Dataset entries
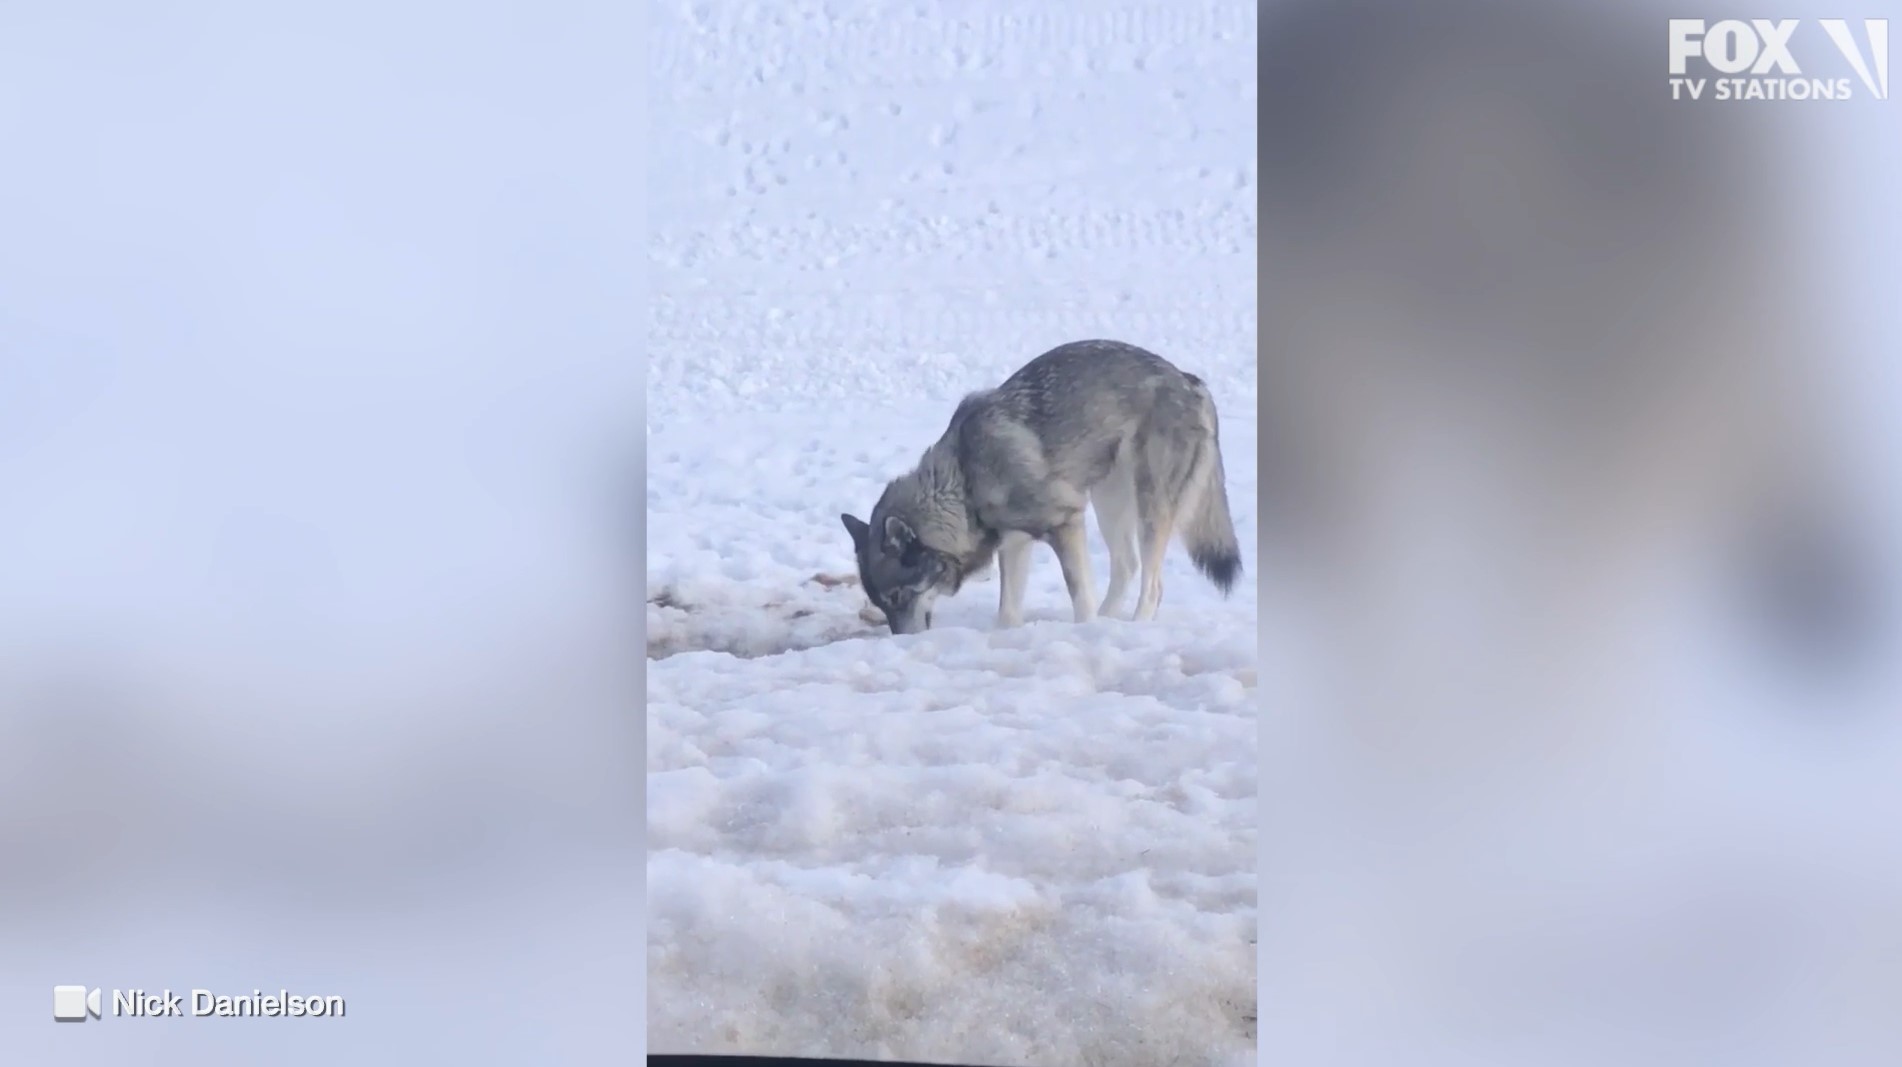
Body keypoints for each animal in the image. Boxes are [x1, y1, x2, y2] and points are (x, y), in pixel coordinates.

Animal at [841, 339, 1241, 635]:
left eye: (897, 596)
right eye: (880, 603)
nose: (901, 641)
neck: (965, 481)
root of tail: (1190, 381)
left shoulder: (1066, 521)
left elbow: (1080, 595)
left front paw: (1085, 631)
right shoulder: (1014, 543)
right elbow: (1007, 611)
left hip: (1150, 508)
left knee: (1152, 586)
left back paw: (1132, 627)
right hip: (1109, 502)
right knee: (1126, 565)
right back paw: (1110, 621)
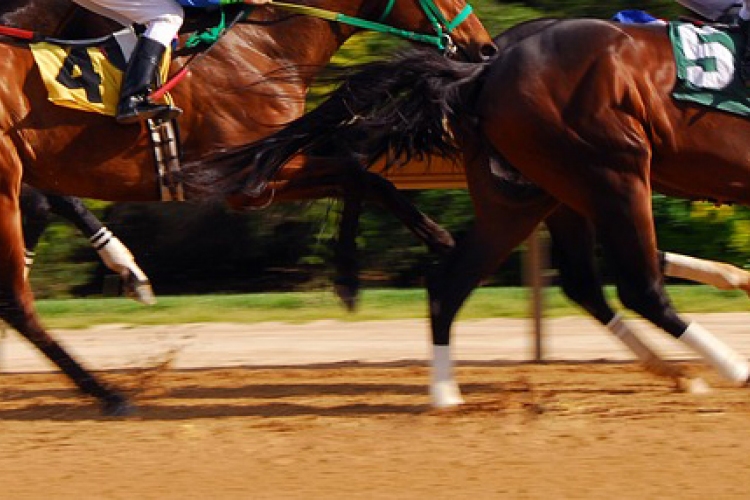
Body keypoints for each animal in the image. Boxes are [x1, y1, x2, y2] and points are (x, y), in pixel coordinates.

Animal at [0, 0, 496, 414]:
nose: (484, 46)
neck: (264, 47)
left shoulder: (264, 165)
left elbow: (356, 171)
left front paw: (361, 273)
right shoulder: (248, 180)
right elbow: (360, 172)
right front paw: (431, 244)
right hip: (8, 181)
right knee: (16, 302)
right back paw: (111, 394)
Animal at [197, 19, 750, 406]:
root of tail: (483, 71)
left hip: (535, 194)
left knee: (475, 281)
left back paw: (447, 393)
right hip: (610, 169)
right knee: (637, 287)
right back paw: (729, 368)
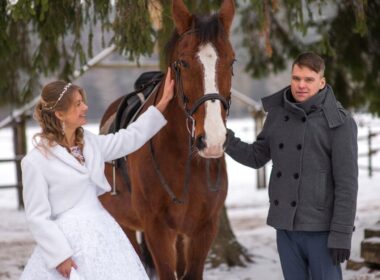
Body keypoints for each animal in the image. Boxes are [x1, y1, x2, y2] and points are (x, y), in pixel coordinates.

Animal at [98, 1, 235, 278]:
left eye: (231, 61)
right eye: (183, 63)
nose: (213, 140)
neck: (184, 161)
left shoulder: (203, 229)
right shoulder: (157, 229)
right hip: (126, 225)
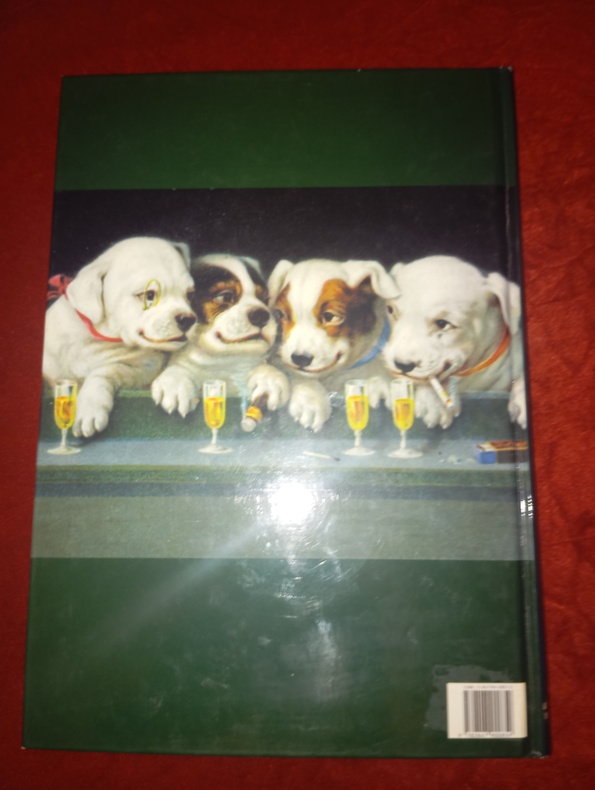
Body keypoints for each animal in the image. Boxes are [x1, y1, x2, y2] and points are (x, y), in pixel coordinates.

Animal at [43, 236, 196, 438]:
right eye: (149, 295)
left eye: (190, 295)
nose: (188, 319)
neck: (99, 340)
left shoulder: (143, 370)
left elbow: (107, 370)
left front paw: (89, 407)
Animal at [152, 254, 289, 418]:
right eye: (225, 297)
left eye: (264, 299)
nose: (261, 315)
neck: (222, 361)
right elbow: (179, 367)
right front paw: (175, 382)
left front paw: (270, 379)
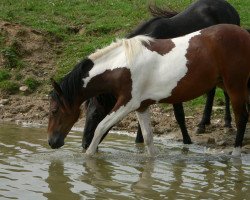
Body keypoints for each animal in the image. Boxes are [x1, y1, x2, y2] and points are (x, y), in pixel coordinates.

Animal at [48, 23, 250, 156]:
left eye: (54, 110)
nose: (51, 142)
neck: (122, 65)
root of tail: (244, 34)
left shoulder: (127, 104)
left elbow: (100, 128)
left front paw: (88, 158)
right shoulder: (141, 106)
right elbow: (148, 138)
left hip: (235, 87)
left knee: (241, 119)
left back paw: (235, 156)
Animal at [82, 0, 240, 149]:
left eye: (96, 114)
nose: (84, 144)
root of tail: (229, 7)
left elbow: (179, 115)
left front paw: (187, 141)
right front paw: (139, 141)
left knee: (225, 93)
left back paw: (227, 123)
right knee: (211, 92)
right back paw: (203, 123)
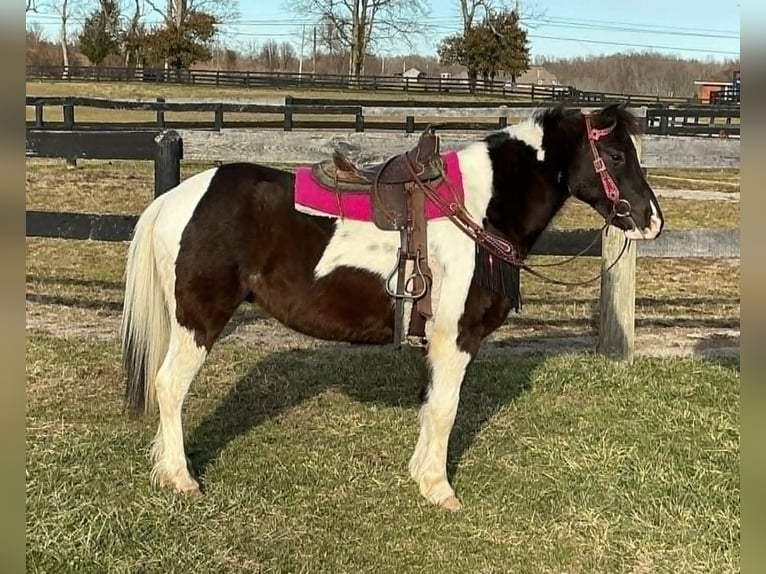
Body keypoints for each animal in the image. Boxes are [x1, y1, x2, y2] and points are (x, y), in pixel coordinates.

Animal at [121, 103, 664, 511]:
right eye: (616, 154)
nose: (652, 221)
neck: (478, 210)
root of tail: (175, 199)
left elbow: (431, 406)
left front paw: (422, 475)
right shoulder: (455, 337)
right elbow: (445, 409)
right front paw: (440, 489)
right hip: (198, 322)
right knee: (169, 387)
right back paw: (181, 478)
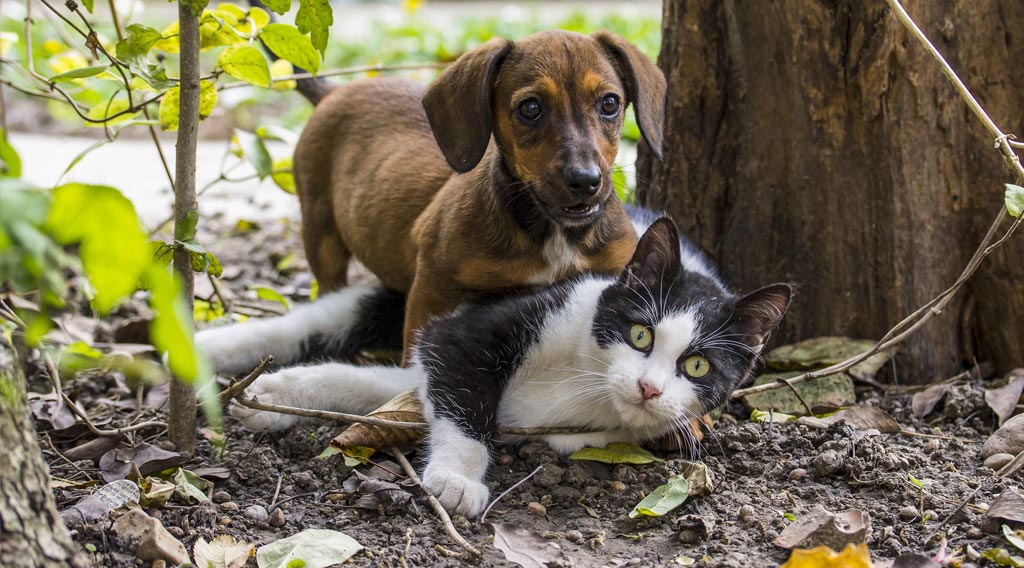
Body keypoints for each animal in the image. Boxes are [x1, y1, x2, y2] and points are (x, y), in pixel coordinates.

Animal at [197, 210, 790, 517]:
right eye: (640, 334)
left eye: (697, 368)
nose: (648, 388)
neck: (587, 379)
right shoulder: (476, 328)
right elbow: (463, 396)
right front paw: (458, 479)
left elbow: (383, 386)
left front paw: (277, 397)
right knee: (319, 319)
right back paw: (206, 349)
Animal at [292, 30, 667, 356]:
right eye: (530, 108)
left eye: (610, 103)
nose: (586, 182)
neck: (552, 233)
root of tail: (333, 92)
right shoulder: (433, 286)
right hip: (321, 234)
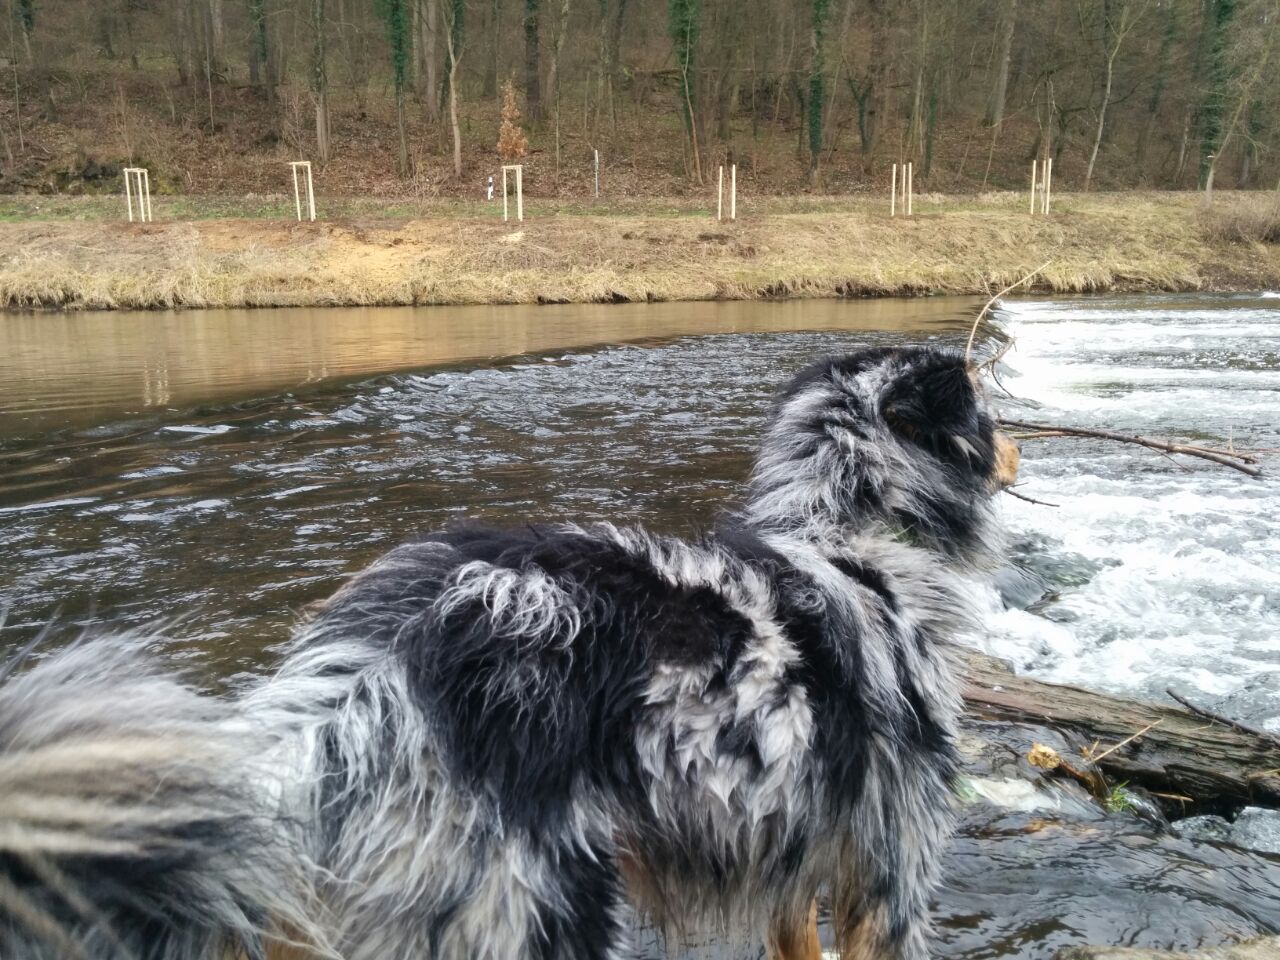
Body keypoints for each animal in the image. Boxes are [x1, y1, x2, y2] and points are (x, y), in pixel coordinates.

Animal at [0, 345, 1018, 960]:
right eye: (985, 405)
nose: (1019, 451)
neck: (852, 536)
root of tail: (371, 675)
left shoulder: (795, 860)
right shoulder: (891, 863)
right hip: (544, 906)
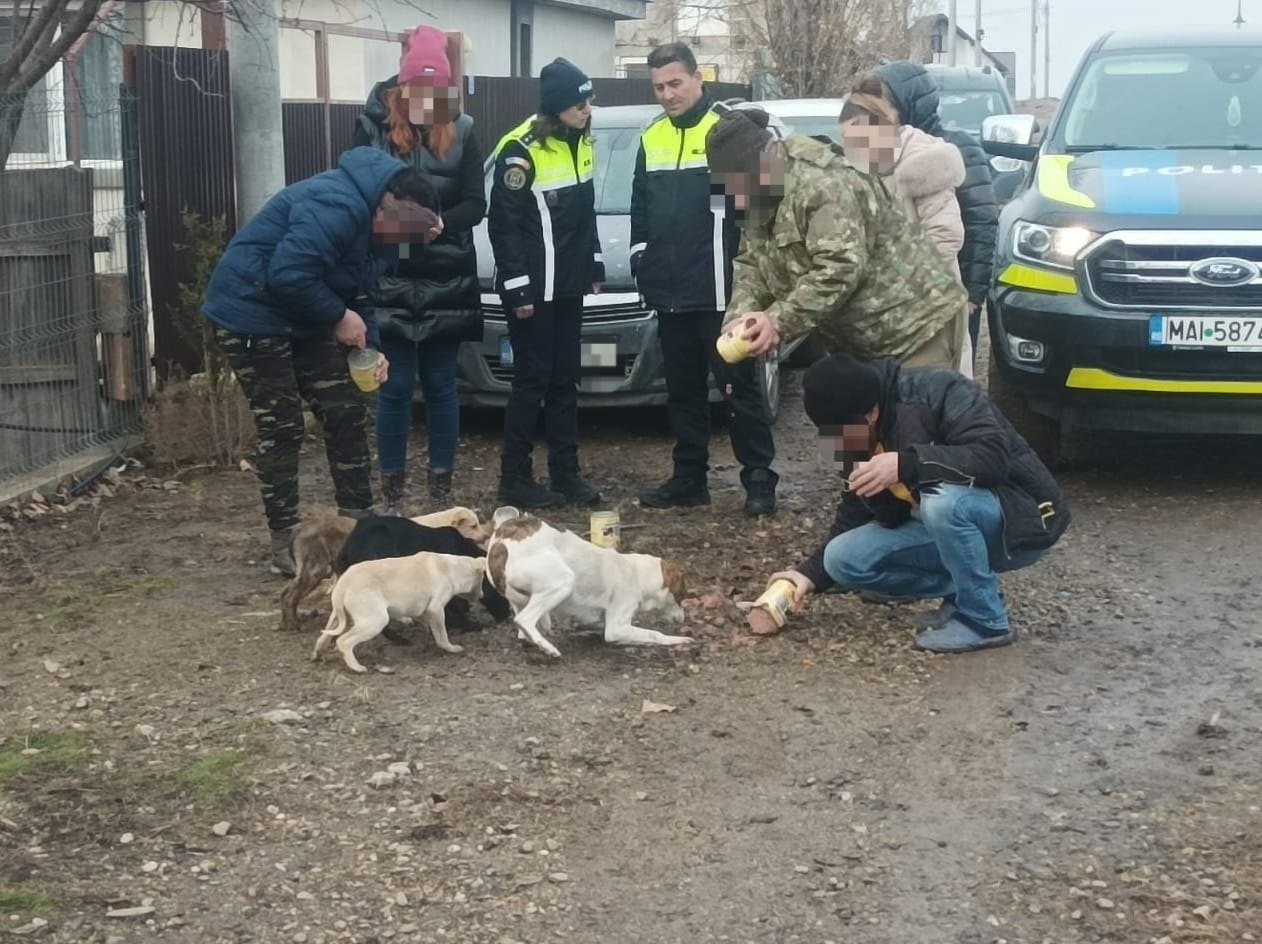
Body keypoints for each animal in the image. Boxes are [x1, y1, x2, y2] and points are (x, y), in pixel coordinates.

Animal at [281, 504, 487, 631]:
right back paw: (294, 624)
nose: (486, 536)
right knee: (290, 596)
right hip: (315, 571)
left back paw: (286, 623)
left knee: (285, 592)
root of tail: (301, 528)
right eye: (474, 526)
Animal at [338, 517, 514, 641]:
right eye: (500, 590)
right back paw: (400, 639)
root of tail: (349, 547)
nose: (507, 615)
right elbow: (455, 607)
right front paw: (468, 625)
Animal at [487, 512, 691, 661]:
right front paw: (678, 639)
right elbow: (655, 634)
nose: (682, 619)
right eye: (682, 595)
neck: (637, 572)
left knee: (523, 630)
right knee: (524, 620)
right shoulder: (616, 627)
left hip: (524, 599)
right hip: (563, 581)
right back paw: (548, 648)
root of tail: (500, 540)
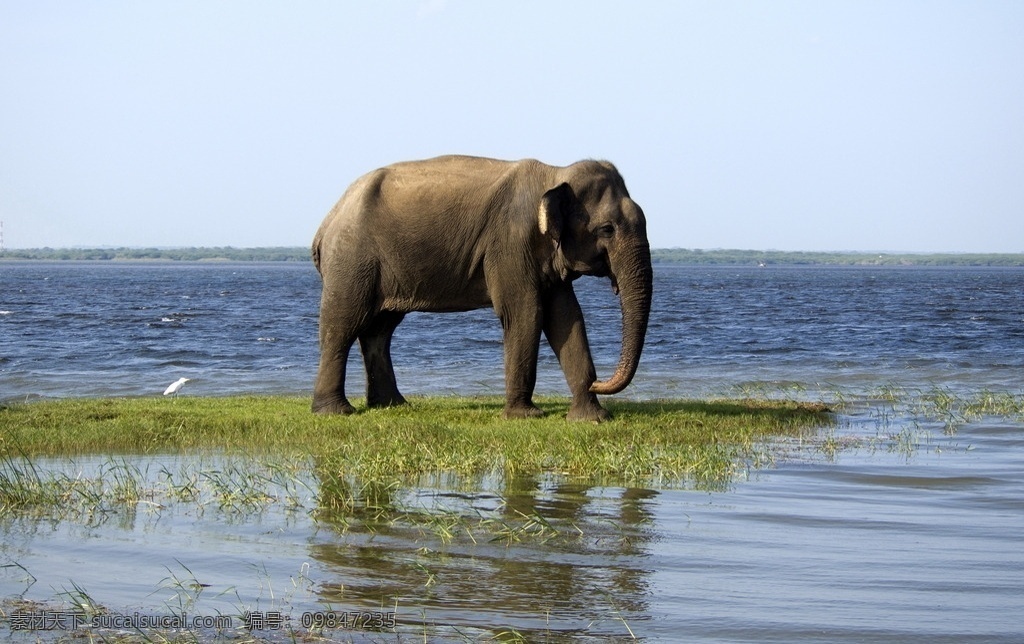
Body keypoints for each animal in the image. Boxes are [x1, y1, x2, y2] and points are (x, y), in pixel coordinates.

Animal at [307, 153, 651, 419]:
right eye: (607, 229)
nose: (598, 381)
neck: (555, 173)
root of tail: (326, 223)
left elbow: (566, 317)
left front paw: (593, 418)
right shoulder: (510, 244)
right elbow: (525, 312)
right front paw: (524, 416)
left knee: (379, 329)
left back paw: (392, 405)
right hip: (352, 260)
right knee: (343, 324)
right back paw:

▸ WHAT THE EXERCISE ASKS
Your copy should hold the lines from the one with "right back paw: (729, 368)" up to and including the one with "right hip: (126, 225)", exactly as in the data above, and no pictures.

▸ WRITTEN ANSWER
right back paw: (729, 368)
Body keypoints for each animal in the image. Boxes are [x1, y1, x2, y2] and points are (x, y), in pixel coordinates.

Animal at [98, 1, 235, 278]:
left eye: (231, 61)
right eye: (183, 63)
nose: (213, 140)
neck: (184, 161)
left shoulder: (203, 229)
right shoulder: (157, 229)
right hip: (126, 225)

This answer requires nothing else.